▶ _What is required_
Every entry below should be copied exactly, minus the pictures.

::::::::::

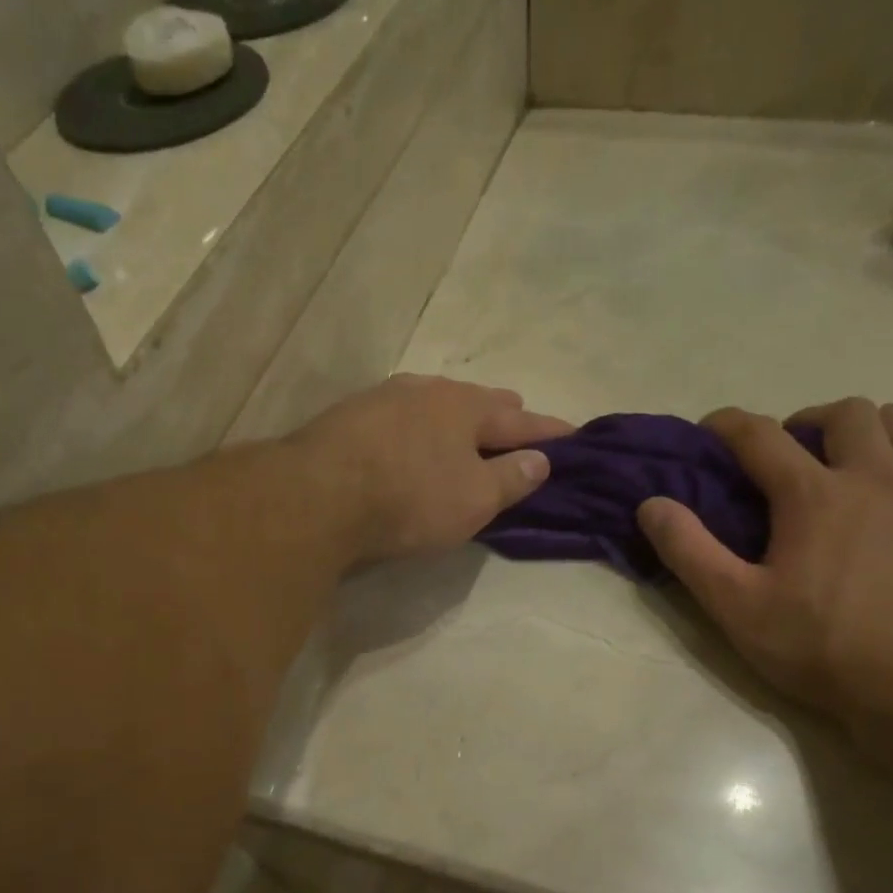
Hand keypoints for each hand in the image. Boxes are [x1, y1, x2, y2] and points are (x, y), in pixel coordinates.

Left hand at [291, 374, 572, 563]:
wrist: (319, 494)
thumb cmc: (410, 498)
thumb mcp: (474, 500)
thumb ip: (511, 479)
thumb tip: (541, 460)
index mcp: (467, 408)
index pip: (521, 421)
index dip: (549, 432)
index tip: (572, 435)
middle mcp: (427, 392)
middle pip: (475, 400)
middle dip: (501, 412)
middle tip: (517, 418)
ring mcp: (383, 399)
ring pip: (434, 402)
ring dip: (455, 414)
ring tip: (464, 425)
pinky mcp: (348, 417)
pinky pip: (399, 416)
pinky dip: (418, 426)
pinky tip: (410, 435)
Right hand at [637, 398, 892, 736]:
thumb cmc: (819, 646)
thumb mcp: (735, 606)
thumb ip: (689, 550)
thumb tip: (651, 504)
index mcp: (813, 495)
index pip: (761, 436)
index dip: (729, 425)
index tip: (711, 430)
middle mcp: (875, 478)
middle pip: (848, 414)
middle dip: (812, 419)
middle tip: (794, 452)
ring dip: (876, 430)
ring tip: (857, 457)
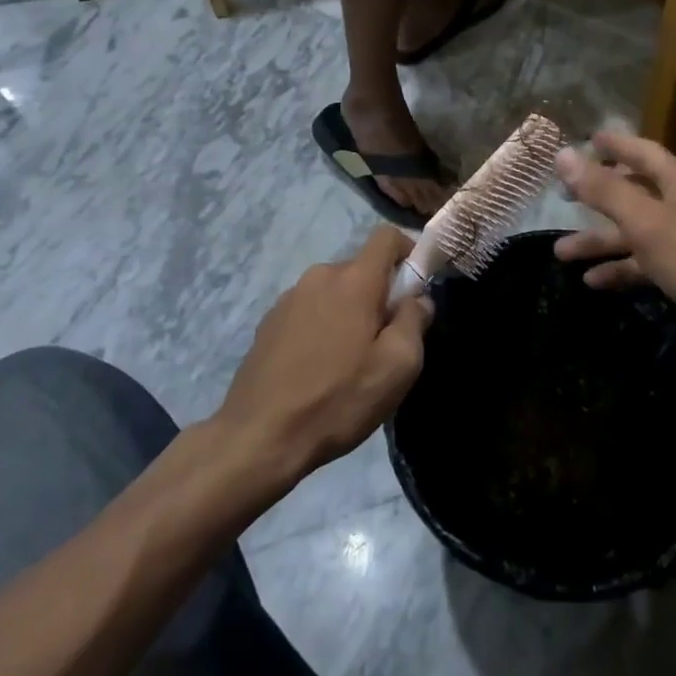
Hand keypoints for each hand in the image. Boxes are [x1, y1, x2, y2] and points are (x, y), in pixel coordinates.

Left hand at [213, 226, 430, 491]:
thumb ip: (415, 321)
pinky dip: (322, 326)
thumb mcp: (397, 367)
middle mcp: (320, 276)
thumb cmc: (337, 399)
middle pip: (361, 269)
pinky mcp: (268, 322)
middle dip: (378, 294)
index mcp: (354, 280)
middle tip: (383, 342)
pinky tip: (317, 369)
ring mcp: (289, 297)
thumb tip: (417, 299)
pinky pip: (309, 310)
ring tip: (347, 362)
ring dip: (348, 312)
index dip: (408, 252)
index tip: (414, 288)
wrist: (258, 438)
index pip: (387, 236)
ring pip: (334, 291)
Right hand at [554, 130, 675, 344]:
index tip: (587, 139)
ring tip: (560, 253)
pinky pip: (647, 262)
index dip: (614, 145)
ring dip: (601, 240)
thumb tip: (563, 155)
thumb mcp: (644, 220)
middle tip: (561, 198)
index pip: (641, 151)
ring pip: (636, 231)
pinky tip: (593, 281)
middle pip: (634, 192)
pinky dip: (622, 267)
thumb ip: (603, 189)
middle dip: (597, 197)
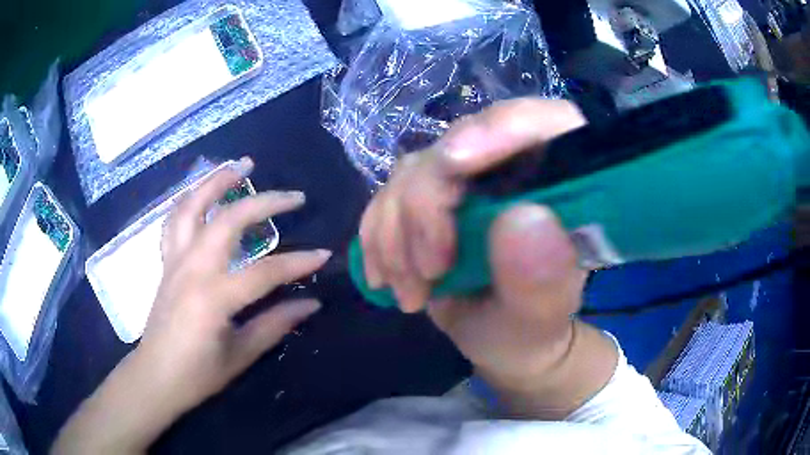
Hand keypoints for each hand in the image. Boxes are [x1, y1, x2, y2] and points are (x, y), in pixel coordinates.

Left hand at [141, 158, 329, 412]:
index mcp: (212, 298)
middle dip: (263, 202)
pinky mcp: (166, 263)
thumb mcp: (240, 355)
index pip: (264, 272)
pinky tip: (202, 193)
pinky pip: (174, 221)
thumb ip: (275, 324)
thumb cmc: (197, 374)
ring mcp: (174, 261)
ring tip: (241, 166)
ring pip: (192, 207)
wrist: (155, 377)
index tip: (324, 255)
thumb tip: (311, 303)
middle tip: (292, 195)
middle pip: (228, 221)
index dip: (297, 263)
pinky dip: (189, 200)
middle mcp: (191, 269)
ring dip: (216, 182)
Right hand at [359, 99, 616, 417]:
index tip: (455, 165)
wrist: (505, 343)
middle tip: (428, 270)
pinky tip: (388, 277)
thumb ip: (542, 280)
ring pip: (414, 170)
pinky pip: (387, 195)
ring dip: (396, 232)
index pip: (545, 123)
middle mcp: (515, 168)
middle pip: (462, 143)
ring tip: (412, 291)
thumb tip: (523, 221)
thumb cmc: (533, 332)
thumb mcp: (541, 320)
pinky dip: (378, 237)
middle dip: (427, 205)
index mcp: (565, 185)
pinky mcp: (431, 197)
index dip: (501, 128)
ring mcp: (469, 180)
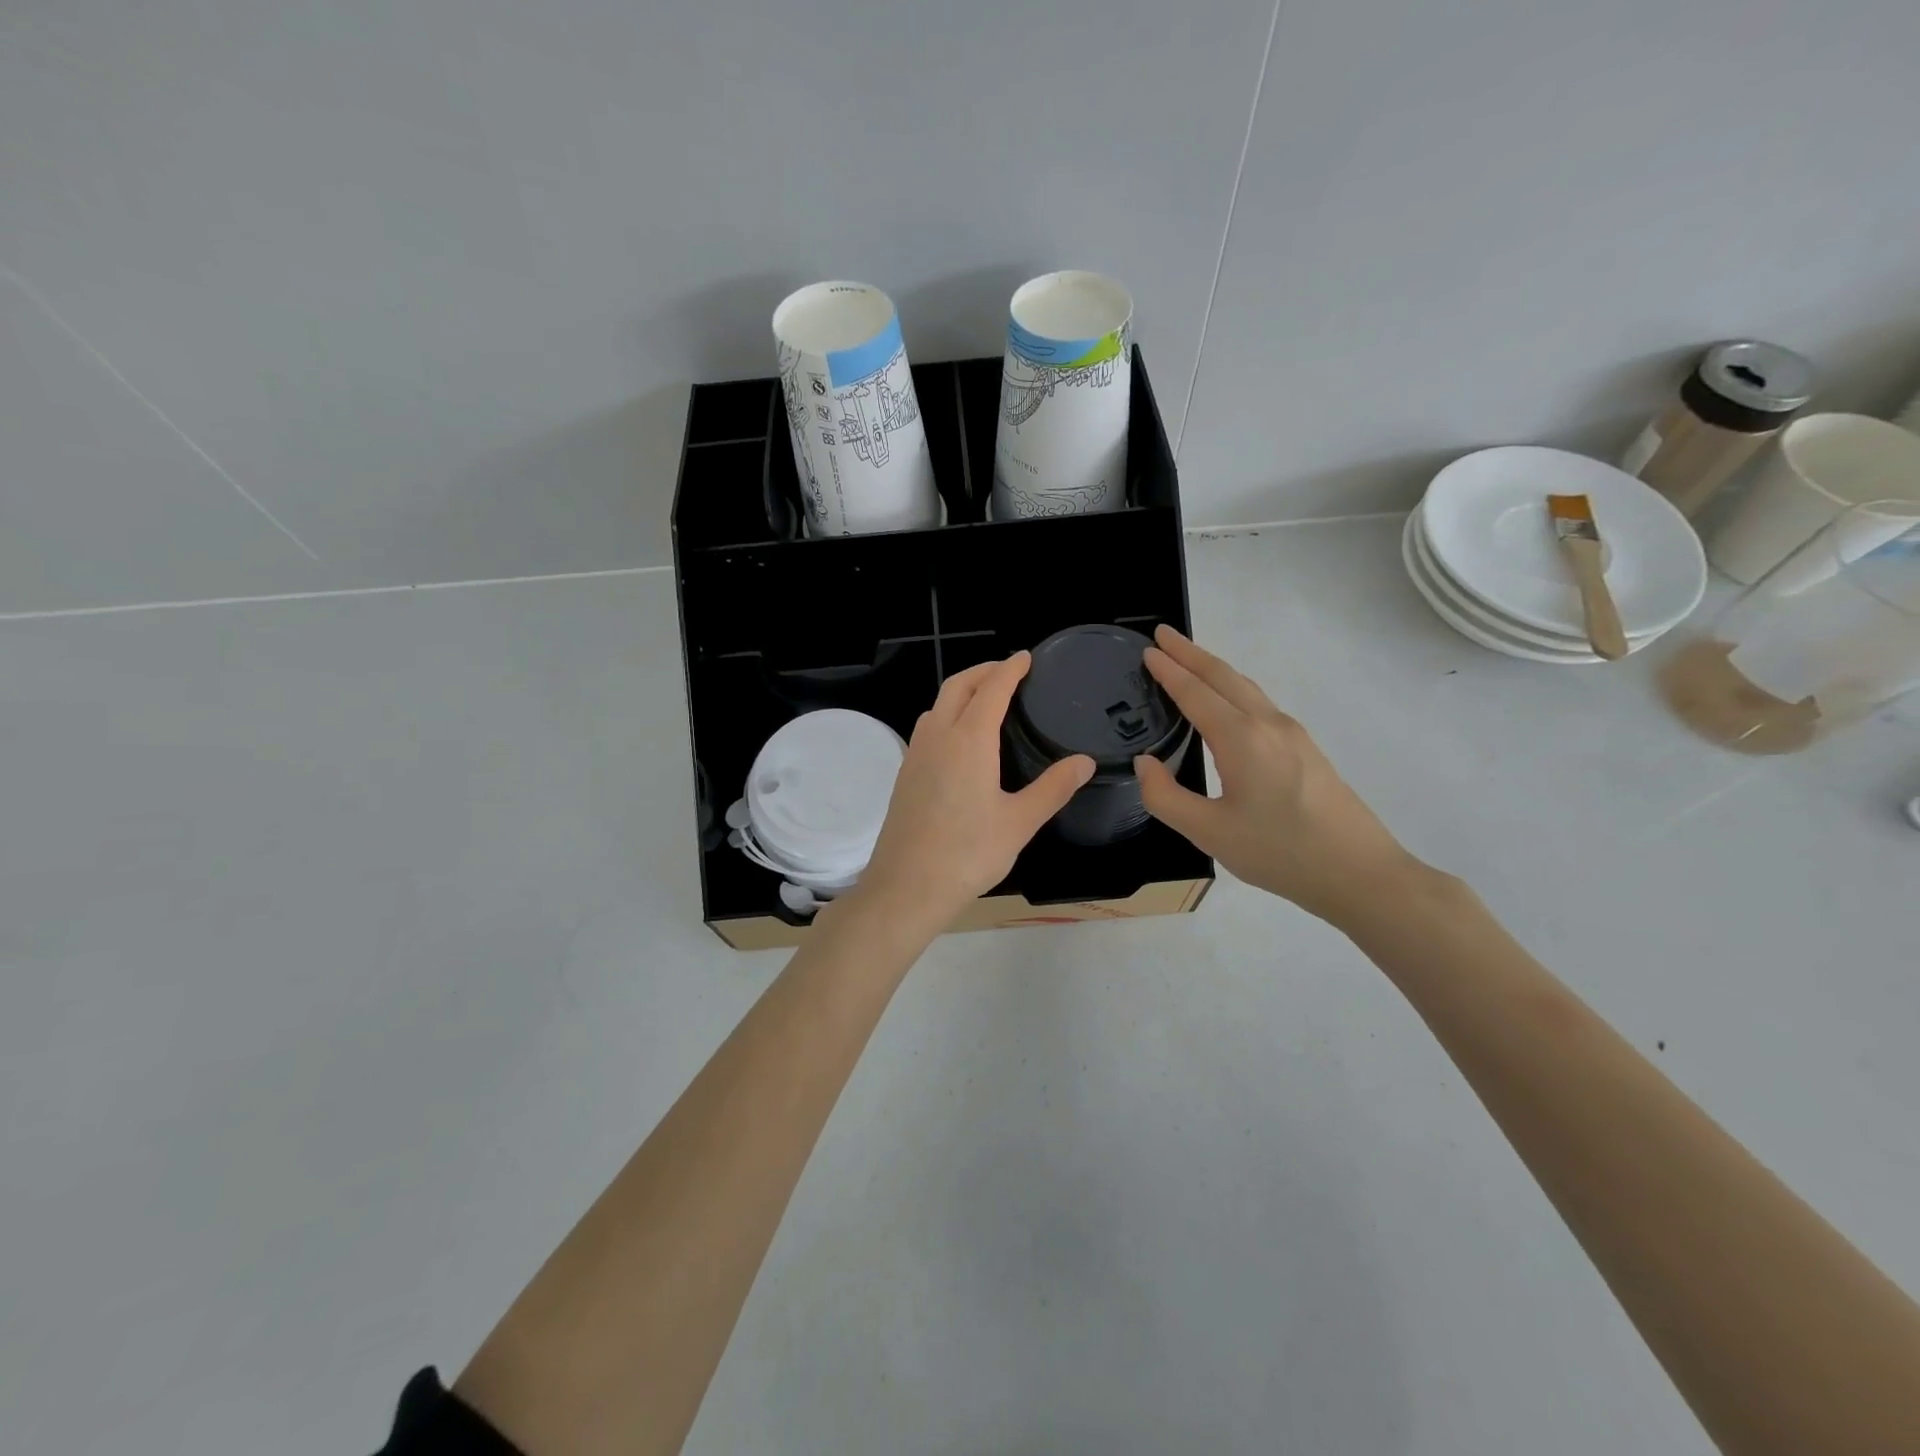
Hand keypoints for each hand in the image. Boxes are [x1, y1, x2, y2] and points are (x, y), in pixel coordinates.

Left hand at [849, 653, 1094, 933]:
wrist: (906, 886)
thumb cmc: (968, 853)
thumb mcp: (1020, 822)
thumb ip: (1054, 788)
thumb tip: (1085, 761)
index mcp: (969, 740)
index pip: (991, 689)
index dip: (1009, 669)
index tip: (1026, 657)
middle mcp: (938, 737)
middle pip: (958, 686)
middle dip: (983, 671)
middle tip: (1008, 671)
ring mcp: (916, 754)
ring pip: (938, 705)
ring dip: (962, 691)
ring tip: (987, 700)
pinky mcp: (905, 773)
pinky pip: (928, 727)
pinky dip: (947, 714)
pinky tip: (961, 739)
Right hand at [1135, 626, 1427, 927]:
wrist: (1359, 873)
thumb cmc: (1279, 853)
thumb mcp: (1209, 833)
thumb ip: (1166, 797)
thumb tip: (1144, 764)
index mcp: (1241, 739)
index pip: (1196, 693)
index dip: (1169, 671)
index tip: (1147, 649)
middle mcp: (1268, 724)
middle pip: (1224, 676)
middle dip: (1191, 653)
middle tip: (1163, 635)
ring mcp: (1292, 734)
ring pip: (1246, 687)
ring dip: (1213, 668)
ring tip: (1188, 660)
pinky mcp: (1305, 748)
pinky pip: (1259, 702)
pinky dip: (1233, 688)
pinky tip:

::::::::::

▶ _Result for this task_
Hand keypoints for each hand in the image. Boxes are [x1, y1, x2, y2] and points are (x, y), in pixel coordinates.

Left hand at [291, 374, 572, 563]:
wrist: (319, 494)
thumb cmc: (410, 498)
thumb mcp: (474, 500)
thumb ip: (511, 479)
thumb tip: (541, 460)
index mcp: (467, 408)
index pip: (521, 421)
index dip: (549, 432)
index tip: (572, 435)
middle mcp: (427, 392)
middle pip: (475, 400)
middle dip: (501, 412)
middle tip: (517, 418)
ring mcp: (383, 399)
ring pip: (434, 402)
ring dip: (455, 414)
ring tip: (464, 425)
pinky mcp: (348, 417)
pinky pip: (399, 416)
pinky dip: (418, 426)
pinky tip: (410, 435)
Right hand at [637, 398, 892, 736]:
thumb cmc: (819, 646)
thumb mcp: (735, 606)
thumb ip: (689, 550)
thumb tip: (651, 504)
index mcp: (813, 495)
index pip: (761, 436)
index dip: (729, 425)
index tip: (711, 430)
middle mcp: (875, 478)
middle pip: (848, 414)
middle dip: (812, 419)
middle tip: (794, 452)
ring dip: (876, 430)
ring tip: (857, 457)
Hand keypoints for each hand in the image. Boxes are [x1, y1, x2, y2] and points are (x, y), in pixel coordinates.

Left hand at [213, 226, 430, 491]:
thumb ip: (415, 321)
pinky dip: (322, 326)
thumb mcp: (397, 367)
middle mcp: (320, 276)
thumb cmc: (337, 399)
middle pip: (361, 269)
pinky mcp: (268, 322)
middle dip: (378, 294)
index mcp: (354, 280)
middle tip: (383, 342)
pinky tip: (317, 369)
ring mcp: (289, 297)
thumb tip: (417, 299)
pinky pip: (309, 310)
ring tip: (347, 362)
ring dip: (348, 312)
index dip: (408, 252)
index tip: (414, 288)
wrist: (258, 438)
index pip: (387, 236)
ring pip: (334, 291)
Right hand at [554, 130, 675, 344]:
index tip: (587, 139)
ring tip: (560, 253)
pinky pip: (647, 262)
index dip: (614, 145)
ring dip: (601, 240)
thumb tip: (563, 155)
thumb mcp: (644, 220)
middle tip: (561, 198)
index pip: (641, 151)
ring pip: (636, 231)
pinky tip: (593, 281)
middle pip: (634, 192)
pinky dip: (622, 267)
thumb ip: (603, 189)
middle dip: (597, 197)
Hand keypoints for each hand in the image. Boxes are [x1, y1, x2, y2] and points are (x, y), in pixel coordinates.

Left hand at [141, 158, 329, 412]:
index mcp: (212, 298)
middle dip: (263, 202)
pinky mcp: (166, 263)
thumb mcp: (240, 355)
index pip: (264, 272)
pinky tip: (202, 193)
pinky pip: (174, 221)
thumb ip: (275, 324)
thumb cmc: (197, 374)
ring mcp: (174, 261)
ring tip: (241, 166)
ring pip: (192, 207)
wrist: (155, 377)
index tip: (324, 255)
thumb tip: (311, 303)
middle tip: (292, 195)
middle pip: (228, 221)
index dip: (297, 263)
pinky dip: (189, 200)
middle mcp: (191, 269)
ring dip: (216, 182)
Right hand at [359, 99, 616, 417]:
index tip: (455, 165)
wrist: (505, 343)
middle tip: (428, 270)
pinky tip: (388, 277)
thumb ip: (542, 280)
ring pip: (414, 170)
pinky pip: (387, 195)
ring dip: (396, 232)
index pip: (545, 123)
middle mcp: (515, 168)
middle pip: (462, 143)
ring tip: (412, 291)
thumb tip: (523, 221)
thumb cmc: (533, 332)
thumb mcp: (541, 320)
pinky dip: (378, 237)
middle dip: (427, 205)
index mcp: (565, 185)
pinky mcp: (431, 197)
index dip: (501, 128)
ring mcp: (469, 180)
Hand keypoints for each hand in the image. Boxes are [x1, y1, x2, y2] and points are (x, y), in pixel coordinates.

Left hand at [849, 653, 1094, 933]:
wrist: (906, 886)
thumb cmc: (968, 853)
thumb mcp: (1020, 822)
thumb ip: (1054, 788)
thumb tip: (1085, 761)
index mcp: (969, 740)
index pip: (991, 689)
index dip: (1009, 669)
index tip: (1026, 657)
middle mcp: (938, 737)
middle pip: (958, 686)
middle dip: (983, 671)
middle tip: (1008, 671)
ring mcp: (916, 754)
ring pip: (938, 705)
ring dip: (962, 691)
ring tip: (987, 700)
pinky mcp: (905, 773)
pinky pip: (928, 727)
pinky dip: (947, 714)
pinky tip: (961, 739)
Right hand at [1135, 626, 1427, 927]:
wrist: (1359, 873)
thumb cmc: (1279, 853)
thumb mcp: (1209, 833)
thumb ip: (1166, 797)
thumb tip: (1144, 764)
index mcp: (1241, 739)
index pip: (1196, 693)
index dip: (1169, 671)
index tip: (1147, 649)
middle mcp: (1268, 724)
middle pip: (1224, 676)
middle dip: (1191, 653)
middle tip: (1163, 635)
ring mcp: (1292, 734)
ring pip: (1246, 687)
ring dip: (1213, 668)
ring tip: (1188, 660)
pinky mcp: (1305, 748)
pinky pip: (1259, 702)
pinky dip: (1233, 688)
pinky tip:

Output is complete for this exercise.